Requirement: Reproduce the material below word for word, from its first line to its last.

::::

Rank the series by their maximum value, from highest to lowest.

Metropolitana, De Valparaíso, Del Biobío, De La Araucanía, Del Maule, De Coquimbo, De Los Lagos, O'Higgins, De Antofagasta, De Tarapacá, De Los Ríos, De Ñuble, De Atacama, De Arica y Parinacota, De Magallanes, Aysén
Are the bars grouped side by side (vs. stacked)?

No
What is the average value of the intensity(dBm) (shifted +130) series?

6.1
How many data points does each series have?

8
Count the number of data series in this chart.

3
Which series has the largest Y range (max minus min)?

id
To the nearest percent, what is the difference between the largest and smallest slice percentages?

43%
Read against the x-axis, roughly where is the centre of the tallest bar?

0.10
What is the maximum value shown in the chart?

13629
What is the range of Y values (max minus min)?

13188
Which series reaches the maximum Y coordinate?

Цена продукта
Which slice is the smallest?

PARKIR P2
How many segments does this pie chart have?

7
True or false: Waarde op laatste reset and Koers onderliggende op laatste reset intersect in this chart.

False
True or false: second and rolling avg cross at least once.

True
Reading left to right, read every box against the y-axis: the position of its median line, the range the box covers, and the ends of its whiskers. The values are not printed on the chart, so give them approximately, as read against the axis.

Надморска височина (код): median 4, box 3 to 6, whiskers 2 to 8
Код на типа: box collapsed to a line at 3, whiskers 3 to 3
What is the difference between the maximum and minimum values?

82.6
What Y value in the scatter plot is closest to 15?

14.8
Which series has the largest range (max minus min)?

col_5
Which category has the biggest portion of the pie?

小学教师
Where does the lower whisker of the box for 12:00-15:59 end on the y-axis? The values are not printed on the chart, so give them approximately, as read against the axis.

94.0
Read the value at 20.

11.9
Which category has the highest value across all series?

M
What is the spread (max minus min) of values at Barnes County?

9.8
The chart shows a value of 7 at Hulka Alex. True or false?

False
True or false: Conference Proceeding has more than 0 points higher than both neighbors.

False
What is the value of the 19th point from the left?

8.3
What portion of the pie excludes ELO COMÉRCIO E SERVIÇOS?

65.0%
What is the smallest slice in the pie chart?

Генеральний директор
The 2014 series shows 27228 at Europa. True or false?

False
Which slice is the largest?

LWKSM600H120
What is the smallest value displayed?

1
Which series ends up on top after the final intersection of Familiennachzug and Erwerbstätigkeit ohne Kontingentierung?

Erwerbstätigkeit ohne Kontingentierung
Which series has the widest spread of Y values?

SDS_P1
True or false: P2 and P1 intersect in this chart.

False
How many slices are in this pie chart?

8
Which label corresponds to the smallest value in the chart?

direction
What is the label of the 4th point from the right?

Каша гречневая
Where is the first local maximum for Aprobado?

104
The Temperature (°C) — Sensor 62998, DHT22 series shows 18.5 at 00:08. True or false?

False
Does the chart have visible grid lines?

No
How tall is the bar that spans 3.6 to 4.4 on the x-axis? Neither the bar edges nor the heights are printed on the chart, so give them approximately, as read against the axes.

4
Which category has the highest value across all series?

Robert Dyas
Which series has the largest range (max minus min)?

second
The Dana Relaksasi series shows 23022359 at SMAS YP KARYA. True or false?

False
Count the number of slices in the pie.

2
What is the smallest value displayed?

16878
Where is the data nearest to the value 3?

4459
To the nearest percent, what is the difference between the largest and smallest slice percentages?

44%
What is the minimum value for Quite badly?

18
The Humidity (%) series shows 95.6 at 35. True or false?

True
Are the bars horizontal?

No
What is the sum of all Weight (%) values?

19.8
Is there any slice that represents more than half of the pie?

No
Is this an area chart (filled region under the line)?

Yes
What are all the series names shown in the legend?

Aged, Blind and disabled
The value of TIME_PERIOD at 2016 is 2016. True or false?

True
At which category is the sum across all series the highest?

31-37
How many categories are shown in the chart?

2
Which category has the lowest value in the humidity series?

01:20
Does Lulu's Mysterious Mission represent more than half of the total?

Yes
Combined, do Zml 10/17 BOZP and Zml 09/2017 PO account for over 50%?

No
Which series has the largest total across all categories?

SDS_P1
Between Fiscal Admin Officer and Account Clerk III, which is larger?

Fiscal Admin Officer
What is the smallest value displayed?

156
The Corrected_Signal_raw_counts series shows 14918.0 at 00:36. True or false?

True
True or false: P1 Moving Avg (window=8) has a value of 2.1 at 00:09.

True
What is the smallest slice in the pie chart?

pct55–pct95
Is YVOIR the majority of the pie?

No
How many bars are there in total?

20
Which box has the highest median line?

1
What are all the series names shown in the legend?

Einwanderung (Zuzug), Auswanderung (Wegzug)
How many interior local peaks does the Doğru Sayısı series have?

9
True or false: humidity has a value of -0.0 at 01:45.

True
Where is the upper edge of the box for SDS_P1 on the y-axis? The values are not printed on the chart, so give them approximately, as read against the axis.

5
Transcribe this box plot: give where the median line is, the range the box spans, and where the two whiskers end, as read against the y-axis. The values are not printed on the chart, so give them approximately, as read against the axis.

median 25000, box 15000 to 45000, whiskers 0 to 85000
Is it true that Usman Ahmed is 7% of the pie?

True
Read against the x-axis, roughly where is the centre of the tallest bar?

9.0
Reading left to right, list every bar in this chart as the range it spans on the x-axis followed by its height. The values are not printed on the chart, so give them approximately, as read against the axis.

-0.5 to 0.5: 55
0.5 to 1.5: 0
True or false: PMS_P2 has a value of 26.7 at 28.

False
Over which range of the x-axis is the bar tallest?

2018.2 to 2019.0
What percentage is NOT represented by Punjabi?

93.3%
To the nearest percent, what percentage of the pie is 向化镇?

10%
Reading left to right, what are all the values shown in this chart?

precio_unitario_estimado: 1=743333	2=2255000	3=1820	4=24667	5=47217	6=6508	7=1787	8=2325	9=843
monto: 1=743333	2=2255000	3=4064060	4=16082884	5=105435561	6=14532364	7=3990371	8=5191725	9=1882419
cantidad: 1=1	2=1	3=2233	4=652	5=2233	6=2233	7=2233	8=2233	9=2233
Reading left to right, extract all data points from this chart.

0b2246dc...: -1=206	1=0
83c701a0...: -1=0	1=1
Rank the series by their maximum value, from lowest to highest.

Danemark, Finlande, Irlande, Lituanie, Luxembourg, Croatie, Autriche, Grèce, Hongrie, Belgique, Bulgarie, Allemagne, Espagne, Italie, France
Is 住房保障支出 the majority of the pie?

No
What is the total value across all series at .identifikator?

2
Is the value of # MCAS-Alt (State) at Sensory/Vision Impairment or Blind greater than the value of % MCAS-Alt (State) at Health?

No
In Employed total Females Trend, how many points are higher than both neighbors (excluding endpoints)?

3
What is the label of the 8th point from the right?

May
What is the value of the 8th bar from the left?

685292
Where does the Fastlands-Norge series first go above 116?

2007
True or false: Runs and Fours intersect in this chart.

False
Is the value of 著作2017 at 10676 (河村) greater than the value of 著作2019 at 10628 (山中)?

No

::::

Answer box:
Rank the series by their maximum value, from highest to lowest.

Metropolitana, De Valparaíso, Del Biobío, De La Araucanía, Del Maule, De Coquimbo, De Los Lagos, O'Higgins, De Antofagasta, De Tarapacá, De Los Ríos, De Ñuble, De Atacama, De Arica y Parinacota, De Magallanes, Aysén
Are the bars grouped side by side (vs. stacked)?

No
What is the average value of the intensity(dBm) (shifted +130) series?

6.1
How many data points does each series have?

8
Count the number of data series in this chart.

3
Which series has the largest Y range (max minus min)?

id
To the nearest percent, what is the difference between the largest and smallest slice percentages?

43%
Read against the x-axis, roughly where is the centre of the tallest bar?

0.10
What is the maximum value shown in the chart?

13629
What is the range of Y values (max minus min)?

13188
Which series reaches the maximum Y coordinate?

Цена продукта
Which slice is the smallest?

PARKIR P2
How many segments does this pie chart have?

7
True or false: Waarde op laatste reset and Koers onderliggende op laatste reset intersect in this chart.

False
True or false: second and rolling avg cross at least once.

True
Reading left to right, read every box against the y-axis: the position of its median line, the range the box covers, and the ends of its whiskers. The values are not printed on the chart, so give them approximately, as read against the axis.

Надморска височина (код): median 4, box 3 to 6, whiskers 2 to 8
Код на типа: box collapsed to a line at 3, whiskers 3 to 3
What is the difference between the maximum and minimum values?

82.6
What Y value in the scatter plot is closest to 15?

14.8
Which series has the largest range (max minus min)?

col_5
Which category has the biggest portion of the pie?

小学教师
Where does the lower whisker of the box for 12:00-15:59 end on the y-axis? The values are not printed on the chart, so give them approximately, as read against the axis.

94.0
Read the value at 20.

11.9
Which category has the highest value across all series?

M
What is the spread (max minus min) of values at Barnes County?

9.8
The chart shows a value of 7 at Hulka Alex. True or false?

False
True or false: Conference Proceeding has more than 0 points higher than both neighbors.

False
What is the value of the 19th point from the left?

8.3
What portion of the pie excludes ELO COMÉRCIO E SERVIÇOS?

65.0%
What is the smallest slice in the pie chart?

Генеральний директор
The 2014 series shows 27228 at Europa. True or false?

False
Which slice is the largest?

LWKSM600H120
What is the smallest value displayed?

1
Which series ends up on top after the final intersection of Familiennachzug and Erwerbstätigkeit ohne Kontingentierung?

Erwerbstätigkeit ohne Kontingentierung
Which series has the widest spread of Y values?

SDS_P1
True or false: P2 and P1 intersect in this chart.

False
How many slices are in this pie chart?

8
Which label corresponds to the smallest value in the chart?

direction
What is the label of the 4th point from the right?

Каша гречневая
Where is the first local maximum for Aprobado?

104
The Temperature (°C) — Sensor 62998, DHT22 series shows 18.5 at 00:08. True or false?

False
Does the chart have visible grid lines?

No
How tall is the bar that spans 3.6 to 4.4 on the x-axis? Neither the bar edges nor the heights are printed on the chart, so give them approximately, as read against the axes.

4
Which category has the highest value across all series?

Robert Dyas
Which series has the largest range (max minus min)?

second
The Dana Relaksasi series shows 23022359 at SMAS YP KARYA. True or false?

False
Count the number of slices in the pie.

2
What is the smallest value displayed?

16878
Where is the data nearest to the value 3?

4459
To the nearest percent, what is the difference between the largest and smallest slice percentages?

44%
What is the minimum value for Quite badly?

18
The Humidity (%) series shows 95.6 at 35. True or false?

True
Are the bars horizontal?

No
What is the sum of all Weight (%) values?

19.8
Is there any slice that represents more than half of the pie?

No
Is this an area chart (filled region under the line)?

Yes
What are all the series names shown in the legend?

Aged, Blind and disabled
The value of TIME_PERIOD at 2016 is 2016. True or false?

True
At which category is the sum across all series the highest?

31-37
How many categories are shown in the chart?

2
Which category has the lowest value in the humidity series?

01:20
Does Lulu's Mysterious Mission represent more than half of the total?

Yes
Combined, do Zml 10/17 BOZP and Zml 09/2017 PO account for over 50%?

No
Which series has the largest total across all categories?

SDS_P1
Between Fiscal Admin Officer and Account Clerk III, which is larger?

Fiscal Admin Officer
What is the smallest value displayed?

156
The Corrected_Signal_raw_counts series shows 14918.0 at 00:36. True or false?

True
True or false: P1 Moving Avg (window=8) has a value of 2.1 at 00:09.

True
What is the smallest slice in the pie chart?

pct55–pct95
Is YVOIR the majority of the pie?

No
How many bars are there in total?

20
Which box has the highest median line?

1
What are all the series names shown in the legend?

Einwanderung (Zuzug), Auswanderung (Wegzug)
How many interior local peaks does the Doğru Sayısı series have?

9
True or false: humidity has a value of -0.0 at 01:45.

True
Where is the upper edge of the box for SDS_P1 on the y-axis? The values are not printed on the chart, so give them approximately, as read against the axis.

5
Transcribe this box plot: give where the median line is, the range the box spans, and where the two whiskers end, as read against the y-axis. The values are not printed on the chart, so give them approximately, as read against the axis.

median 25000, box 15000 to 45000, whiskers 0 to 85000
Is it true that Usman Ahmed is 7% of the pie?

True
Read against the x-axis, roughly where is the centre of the tallest bar?

9.0
Reading left to right, list every bar in this chart as the range it spans on the x-axis followed by its height. The values are not printed on the chart, so give them approximately, as read against the axis.

-0.5 to 0.5: 55
0.5 to 1.5: 0
True or false: PMS_P2 has a value of 26.7 at 28.

False
Over which range of the x-axis is the bar tallest?

2018.2 to 2019.0
What percentage is NOT represented by Punjabi?

93.3%
To the nearest percent, what percentage of the pie is 向化镇?

10%
Reading left to right, what are all the values shown in this chart?

precio_unitario_estimado: 1=743333	2=2255000	3=1820	4=24667	5=47217	6=6508	7=1787	8=2325	9=843
monto: 1=743333	2=2255000	3=4064060	4=16082884	5=105435561	6=14532364	7=3990371	8=5191725	9=1882419
cantidad: 1=1	2=1	3=2233	4=652	5=2233	6=2233	7=2233	8=2233	9=2233
Reading left to right, extract all data points from this chart.

0b2246dc...: -1=206	1=0
83c701a0...: -1=0	1=1
Rank the series by their maximum value, from lowest to highest.

Danemark, Finlande, Irlande, Lituanie, Luxembourg, Croatie, Autriche, Grèce, Hongrie, Belgique, Bulgarie, Allemagne, Espagne, Italie, France
Is 住房保障支出 the majority of the pie?

No
What is the total value across all series at .identifikator?

2
Is the value of # MCAS-Alt (State) at Sensory/Vision Impairment or Blind greater than the value of % MCAS-Alt (State) at Health?

No
In Employed total Females Trend, how many points are higher than both neighbors (excluding endpoints)?

3
What is the label of the 8th point from the right?

May
What is the value of the 8th bar from the left?

685292
Where does the Fastlands-Norge series first go above 116?

2007
True or false: Runs and Fours intersect in this chart.

False
Is the value of 著作2017 at 10676 (河村) greater than the value of 著作2019 at 10628 (山中)?

No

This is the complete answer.